Segment Open

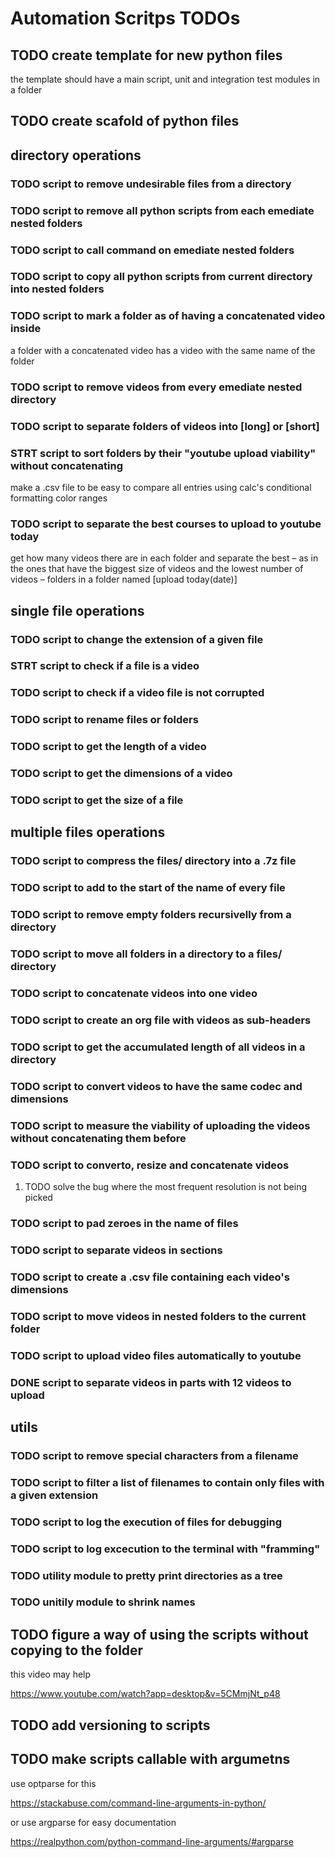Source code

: * Automation Scritps TODOs
** TODO create template for new python files
the template should have a main script, unit and integration test modules in a folder
** TODO create scafold of python files
** directory operations
*** TODO script to remove undesirable files from a directory
*** TODO script to remove all python scripts from each emediate nested folders
*** TODO script to call command on emediate nested folders
*** TODO script to copy all python scripts from current directory into nested folders
*** TODO script to mark a folder as of having a concatenated video inside
a folder with a concatenated video has a video with the same name of the folder
*** TODO script to remove videos from every emediate nested directory
*** TODO script to separate folders of videos into [long] or [short]
*** STRT script to sort folders by their "youtube upload viability" without concatenating
make a .csv file to be easy to compare all entries using calc's conditional formatting color ranges
*** TODO script to separate the best courses to upload to youtube today
get how many videos there are in each folder and separate the best --
as in the ones that have the biggest size of videos and the lowest number of videos -- folders in a folder named [upload today(date)]
** single file operations
*** TODO script to change the extension of a given file
*** STRT script to check if a file is a video
*** TODO script to check if a video file is not corrupted
*** TODO script to rename files or folders
*** TODO script to get the length of a video
*** TODO script to get the dimensions of a video
*** TODO script to get the size of a file
** multiple files operations
*** TODO script to compress the files/ directory into a .7z file
*** TODO script to add to the start of the name of every file
*** TODO script to remove empty folders recursivelly from a directory
*** TODO script to move all folders in a directory to a files/ directory
*** TODO script to concatenate videos into one video
*** TODO script to create an org file with videos as sub-headers
*** TODO script to get the accumulated length of all videos in a directory
*** TODO script to convert videos to have the same codec and dimensions
*** TODO script to measure the viability of uploading the videos without concatenating them before
*** TODO script to converto, resize and concatenate videos
**** TODO solve the bug where the most frequent resolution is not being picked
*** TODO script to pad zeroes in the name of files
*** TODO script to separate videos in sections
*** TODO script to create a .csv file containing each video's dimensions
*** TODO script to move videos in nested folders to the current folder
*** TODO script to upload video files automatically to youtube
*** DONE script to separate videos in parts with 12 videos to upload
** utils
*** TODO script to remove special characters from a filename
*** TODO script to filter a list of filenames to contain only files with a given extension
*** TODO script to log the execution of files for debugging
*** TODO script to log excecution to the terminal with "framming"
*** TODO utility module to pretty print directories as a tree
*** TODO unitily module to shrink names
** TODO figure a way of using the scripts without copying to the folder
this video may help

https://www.youtube.com/watch?app=desktop&v=5CMmjNt_p48
** TODO add versioning to scripts
** TODO make scripts callable with argumetns
use optparse for this

https://stackabuse.com/command-line-arguments-in-python/

or use argparse for easy documentation

https://realpython.com/python-command-line-arguments/#argparse
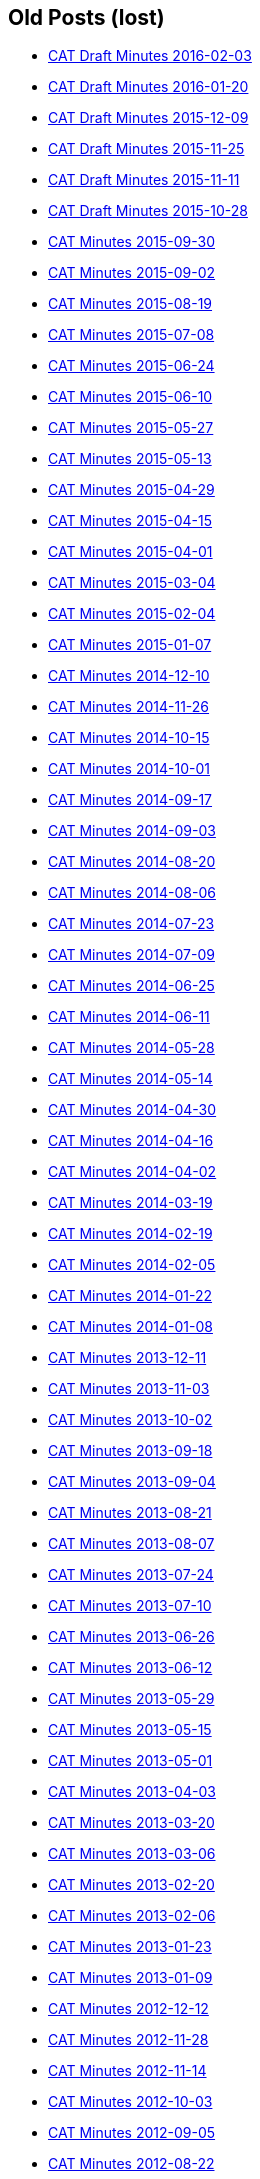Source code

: == Old Posts (lost)

* link:/minutes/2016-02-03[CAT Draft Minutes 2016-02-03]
* link:/minutes/2016-01-20[CAT Draft Minutes 2016-01-20]
* link:/minutes/2015-12-09[CAT Draft Minutes 2015-12-09]
* link:/minutes/2015-11-25[CAT Draft Minutes 2015-11-25]
* link:/minutes/2015-11-11[CAT Draft Minutes 2015-11-11]
* link:/minutes/2015-10-28[CAT Draft Minutes 2015-10-28]
* link:/cat-minutes-2015-09-30[CAT Minutes 2015-09-30]
* link:/cat-minutes-2015-09-02[CAT Minutes 2015-09-02]
* link:/cat-minutes-2015-08-19[CAT Minutes 2015-08-19]
* link:/cat-minutes-2015-07-08[CAT Minutes 2015-07-08]
* link:/cat-minutes-2015-06-24[CAT Minutes 2015-06-24]
* link:/cat-minutes-2015-06-10[CAT Minutes 2015-06-10]
* link:/cat-minutes-2015-05-27[CAT Minutes 2015-05-27]
* link:/cat-minutes-2015-05-13[CAT Minutes 2015-05-13]
* link:/cat-minutes-2015-04-29[CAT Minutes 2015-04-29]
* link:/cat-minutes-2015-04-15[CAT Minutes 2015-04-15]
* link:/cat-minutes-2015-04-01[CAT Minutes 2015-04-01]
* link:/cat-minutes-2015-03-04[CAT Minutes 2015-03-04]
* link:/cat-minutes-2015-02-04[CAT Minutes 2015-02-04]
* link:/cat-minutes-2015-01-07[CAT Minutes 2015-01-07]
* link:/cat-minutes-2014-12-10[CAT Minutes 2014-12-10]
* link:/cat-minutes-2014-11-26[CAT Minutes 2014-11-26]
* link:/cat-minutes-2014-10-15[CAT Minutes 2014-10-15]
* link:/cat-minutes-2014-10-01[CAT Minutes 2014-10-01]
* link:/cat-minutes-2014-09-17[CAT Minutes 2014-09-17]
* link:/cat-minutes-2014-09-03[CAT Minutes 2014-09-03]
* link:/cat-minutes-2014-08-20[CAT Minutes 2014-08-20]
* link:/cat-minutes-2014-08-06[CAT Minutes 2014-08-06]
* link:/cat-minutes-2014-07-23[CAT Minutes 2014-07-23]
* link:/cat-minutes-2014-07-09[CAT Minutes 2014-07-09]
* link:/cat-minutes-2014-06-25[CAT Minutes 2014-06-25]
* link:/cat-minutes-2014-06-11[CAT Minutes 2014-06-11]
* link:/cat-minutes-2014-05-28[CAT Minutes 2014-05-28]
* link:/cat-minutes-2014-05-14[CAT Minutes 2014-05-14]
* link:/cat-minutes-2014-04-30[CAT Minutes 2014-04-30]
* link:/cat-minutes-2014-04-16[CAT Minutes 2014-04-16]
* link:/cat-minutes-2014-04-02[CAT Minutes 2014-04-02]
* link:/cat-minutes-2014-03-19[CAT Minutes 2014-03-19]
* link:/cat-minutes-2014-02-19[CAT Minutes 2014-02-19]
* link:/cat-minutes-2014-02-05[CAT Minutes 2014-02-05]
* link:/cat-minutes-2014-01-22[CAT Minutes 2014-01-22]
* link:/cat-minutes-2014-01-08[CAT Minutes 2014-01-08]
* link:/cat-minutes-2013-12-11[CAT Minutes 2013-12-11]
* link:/cat-minutes-2013-11-03[CAT Minutes 2013-11-03]
* link:/cat-minutes-2013-10-02[CAT Minutes 2013-10-02]
* link:/cat-minutes-2013-09-18[CAT Minutes 2013-09-18]
* link:/cat-minutes-2013-09-04[CAT Minutes 2013-09-04]
* link:/cat-minutes-2013-08-21[CAT Minutes 2013-08-21]
* link:/cat-minutes-2013-08-07[CAT Minutes 2013-08-07]
* link:/cat-minutes-2013-07-24[CAT Minutes 2013-07-24]
* link:/cat-minutes-2013-07-10[CAT Minutes 2013-07-10]
* link:/cat-minutes-2013-06-26[CAT Minutes 2013-06-26]
* link:/cat-minutes-2013-06-12[CAT Minutes 2013-06-12]
* link:/cat-minutes-2013-05-29[CAT Minutes 2013-05-29]
* link:/cat-minutes-2013-05-15[CAT Minutes 2013-05-15]
* link:/cat-minutes-2013-05-01[CAT Minutes 2013-05-01]
* link:/cat-minutes-2013-04-03[CAT Minutes 2013-04-03]
* link:/cat-minutes-2013-03-20[CAT Minutes 2013-03-20]
* link:/cat-minutes-2013-03-06[CAT Minutes 2013-03-06]
* link:/cat-minutes-2013-02-20[CAT Minutes 2013-02-20]
* link:/cat-minutes-2013-02-06[CAT Minutes 2013-02-06]
* link:/cat-minutes-2013-01-23[CAT Minutes 2013-01-23]
* link:/cat-minutes-2013-01-09[CAT Minutes 2013-01-09]
* link:/cat-minutes-2012-12-12[CAT Minutes 2012-12-12]
* link:/cat-minutes-2012-11-28[CAT Minutes 2012-11-28]
* link:/cat-minutes-2012-11-14[CAT Minutes 2012-11-14]
* link:/cat-minutes-2012-10-03[CAT Minutes 2012-10-03]
* link:/cat-minutes-2012-09-05[CAT Minutes 2012-09-05]
* link:/cat-minutes-2012-08-22[CAT Minutes 2012-08-22]
* link:/cat-minutes-2012-08-08[CAT Minutes 2012-08-08]
* link:/cat-minutes-2012-07-25[CAT Minutes 2012-07-25]
* link:/new-and-improved-isoiec-17024-standard-for-personnel-certification-programmes[New and improved ISO/IEC 17024 standard for personnel certification programmes]
* link:/iso-9001-in-the-supply-chain[ISO 9001 in the supply chain]
* link:/cat-minutes-2012-07-11[CAT Minutes 2012-07-11]
* link:/app-version-of-iso-focus-magazine-now-available[App version of ISO Focus+ magazine now available]
* link:/cat-minutes-2012-06-27[CAT Minutes 2012-06-27]
* link:/cat-minutes-2012-06-13[CAT Minutes 2012-06-13]
* link:/cat-minutes-2012-05-30[CAT Minutes 2012-05-30]
* link:/iso-standard-provides-global-solution-for-legal-entity-identification-for-financial-services[ISO standard provides global solution for legal entity identification for financial services]
* link:/isos-2011-annual-report-looks-to-the-future[ISO's 2011 Annual Report looks to the future&#8230;]
* link:/isos-magazine-focuses-on-standards-and-crisis-management[ISO's magazine focuses on standards and crisis management]
* link:/cat-minutes-2012-05-16[CAT Minutes 2012-05-16]
* link:/digital-object-identifier-doi-becomes-an-iso-standard[Digital object identifier (DOI) becomes an ISO standard]
* link:/cat-minutes-2012-05-01[CAT Minutes 2012-05-01]
* link:/mpeg-the-standards-experts-behind-the-dvd-industry-celebrate-100th-meeting[MPEG -- the standards experts behind the DVD industry -- celebrate 100th meeting]
* link:/iso-focus-steers-towards-maritime-solutions[ISO Focus+ steers towards maritime solutions]
* link:/project-proposal-open-data-interchange-framework-odif[Project Proposal -- Open Data Interchange Framework (ODIF)]
* link:/cat-minutes-2012-04-04[CAT Minutes 2012-04-04]
* link:/iso-focus-magazine-puts-spotlight-on-services[ISO Focus+ magazine puts spotlight on services]
* link:/adobe-extensible-metadata-platform-xmp-becomes-an-iso-standard[Adobe Extensible Metadata Platform (XMP) becomes an ISO standard]
* link:/cat-minutes-2012-03-07[CAT Minutes 2012-03-07]
* link:/cat-minutes-2012-02-22[CAT Minutes 2012-02-22]
* link:/isotc-154-report-to-uncefact-plenary[ISO/TC 154 Report to UN/CEFACT Plenary]
* link:/cat-minutes-2012-02-08[CAT Minutes 2012-02-08]
* link:/isotc-154-public-web-site-announcement[ISO/TC 154 Public Web Site Announcement]
* link:/personal-health-data-better-protected-by-iso-standard[Personal health data better protected by ISO standard]
* link:/cat-minutes-2012-01-25[CAT Minutes 2012-01-25]
* link:/isoiec-plug-and-play-standard-enables-seamless-technology[ISO/IEC plug and play standard enables seamless technology]
* link:/cat-minutes-2012-01-11[CAT Minutes 2012-01-11]
* link:/cat-minutes-2011-12-14[CAT Minutes 2011-12-14]
* link:/cat-minutes-2011-11-30[CAT Minutes 2011-11-30]
* link:/call-for-experts-for-the-revision-of-iso-ts-15000-5[Call for experts for the revision of ISO TS 15000-5]
* link:/call-for-experts-for-the-revision-of-iso-9735-10[Call for experts for the revision of ISO 9735-10]
* link:/isotc-154-liaison-letter-2011[ISO/TC 154 Liaison Letter 2011]
* link:/call-for-experts-for-isotc-154wg-4-electronic-layout-key[Call for experts for ISO/TC 154/WG 4 "`Electronic Layout Key`"]
* link:/cat-minutes-2011-11-16[CAT Minutes 2011-11-16]
* link:/cat-minutes-2011-11-02[CAT Minutes 2011-11-02]
* link:/call-for-experts-on-revision-of-isots-173692005-sdmx[Call for experts on revision of ISO/TS 17369:2005 -- SDMX]
* link:/draft-minutes-30th-plenary-meeting-isotc-154-geneva-2011-09-14[Draft minutes 30th plenary meeting ISOTC 154 Geneva, 2011-09-14]
* link:/message-from-the-chairman[Message from the Chairman]
* link:/appointment-of-mr-naujok-as-chairman[Appointment of Mr. Naujok as Chairman]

Segment Closed

Starting at the line that contains "link:/cat-minutes-2015-06-10[CAT Minutes 2015-06-10]" and stopping after the line that contains "link:/cat-minutes-2014-11-26[CAT Minutes 2014-11-26]", write out every line exactly as it appears above, and no other line.

__SOLUTION TO THE EXERCISE__
* link:/cat-minutes-2015-06-10[CAT Minutes 2015-06-10]
* link:/cat-minutes-2015-05-27[CAT Minutes 2015-05-27]
* link:/cat-minutes-2015-05-13[CAT Minutes 2015-05-13]
* link:/cat-minutes-2015-04-29[CAT Minutes 2015-04-29]
* link:/cat-minutes-2015-04-15[CAT Minutes 2015-04-15]
* link:/cat-minutes-2015-04-01[CAT Minutes 2015-04-01]
* link:/cat-minutes-2015-03-04[CAT Minutes 2015-03-04]
* link:/cat-minutes-2015-02-04[CAT Minutes 2015-02-04]
* link:/cat-minutes-2015-01-07[CAT Minutes 2015-01-07]
* link:/cat-minutes-2014-12-10[CAT Minutes 2014-12-10]
* link:/cat-minutes-2014-11-26[CAT Minutes 2014-11-26]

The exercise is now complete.